Le 2 aout 2015,

C’est la mauvaise période, tant redoutée du chasseur ; ces quelques mois situés entre la fin de la dernière saison et la prochaine ouverture. Les chiens vous regardent avec incompréhension, votre femme vous supporte, mais les kilos que vous avez acquis, à force de grillades et de vin rosé vous insupportent au plus haut point.

J’ai trouvé la parade. J’ai renoué avec une forme de chasse que j’avais pu éprouver lors de voyages lointains, je veux parler de l’approche.

Oui ! Je suis retourné à la chasse, en été, avec la belle carabine Sabatti et la lunette Zeiss. L’opération consistant à prélever un brocard. Rien de plus simple : il suffit d’approcher un animal sans éveiller sa méfiance, de vérifier qu’il est porteur de bois, de mettre la croix de la lunette au niveau de son épaule, et d’appuyer sur la détente, en évitant le coup de doigt.

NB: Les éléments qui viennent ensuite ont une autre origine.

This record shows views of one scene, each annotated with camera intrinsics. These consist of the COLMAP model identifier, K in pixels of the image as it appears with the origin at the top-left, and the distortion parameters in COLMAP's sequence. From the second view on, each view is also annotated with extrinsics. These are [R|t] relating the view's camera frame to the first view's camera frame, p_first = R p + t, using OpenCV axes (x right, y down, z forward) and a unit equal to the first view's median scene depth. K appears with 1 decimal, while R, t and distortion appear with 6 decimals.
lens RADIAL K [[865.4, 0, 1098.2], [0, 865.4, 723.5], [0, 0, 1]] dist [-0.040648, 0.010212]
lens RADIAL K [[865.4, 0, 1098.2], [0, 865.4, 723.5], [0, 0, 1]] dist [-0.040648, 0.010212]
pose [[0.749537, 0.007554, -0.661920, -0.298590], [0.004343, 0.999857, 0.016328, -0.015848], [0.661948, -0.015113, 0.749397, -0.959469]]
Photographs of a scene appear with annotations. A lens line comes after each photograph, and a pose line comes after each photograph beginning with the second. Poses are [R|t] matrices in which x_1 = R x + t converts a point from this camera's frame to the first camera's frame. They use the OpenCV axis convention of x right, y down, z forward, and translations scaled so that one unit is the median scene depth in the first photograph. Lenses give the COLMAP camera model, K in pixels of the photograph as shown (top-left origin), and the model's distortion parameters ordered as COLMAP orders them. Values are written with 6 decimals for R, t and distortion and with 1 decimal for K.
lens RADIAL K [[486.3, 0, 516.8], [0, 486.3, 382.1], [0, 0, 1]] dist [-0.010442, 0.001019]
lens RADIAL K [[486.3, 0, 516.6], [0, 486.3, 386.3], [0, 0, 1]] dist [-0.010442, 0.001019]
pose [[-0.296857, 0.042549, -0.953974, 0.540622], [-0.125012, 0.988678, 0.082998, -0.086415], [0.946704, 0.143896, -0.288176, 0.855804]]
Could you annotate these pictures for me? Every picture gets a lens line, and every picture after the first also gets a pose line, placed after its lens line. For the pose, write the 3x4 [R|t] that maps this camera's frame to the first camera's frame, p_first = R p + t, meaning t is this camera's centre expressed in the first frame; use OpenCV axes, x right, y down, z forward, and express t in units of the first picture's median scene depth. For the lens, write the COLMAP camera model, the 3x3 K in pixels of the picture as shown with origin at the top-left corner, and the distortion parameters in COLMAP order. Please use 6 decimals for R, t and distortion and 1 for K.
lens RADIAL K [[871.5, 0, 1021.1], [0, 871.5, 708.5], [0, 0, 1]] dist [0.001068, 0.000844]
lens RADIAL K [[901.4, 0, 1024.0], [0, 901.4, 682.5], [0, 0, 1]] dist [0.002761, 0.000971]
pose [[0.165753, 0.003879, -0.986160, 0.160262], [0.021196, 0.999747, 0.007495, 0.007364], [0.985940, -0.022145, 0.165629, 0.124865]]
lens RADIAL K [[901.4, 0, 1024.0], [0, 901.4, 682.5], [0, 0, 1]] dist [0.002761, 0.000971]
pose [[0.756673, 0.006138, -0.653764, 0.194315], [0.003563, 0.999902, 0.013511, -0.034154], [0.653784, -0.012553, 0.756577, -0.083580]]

En réalité c’est très compliqué. Il faut d’abord repérer l’animal. Dans la forêt, c’est mission impossible, compte tenu de la végétation. Seuls les clairs et les lisières peuvent vous laisser espérer faire une heureuse rencontre. Il faut alors que ce soit un mâle, et non une chèvre, ce qui signifie qu’il convient de l’approcher suffisamment afin de distinguer, dans la lunette, la présence de bois entre ses oreilles. Il convient ensuite de ne pas se faire repérer, de mettre en place le trépied, d’espérer que la distance entre vous et lui sera inférieure à 200 mètres, au delà il faut être « american sniper », et qu’il se présentera de côté.

J’ai essayé. C’était, ce samedi, ma troisième sortie. J’ai pu approcher une femelle ; j’ai vu ce que je pensais être un brocard mais très loin. J’ai pu vérifier que le fameux appeau « buttolo » ne présentait pas l’efficacité escomptée. Mais pas de tir. Il faut attendre, la chance sourit aux chasseurs persévérants.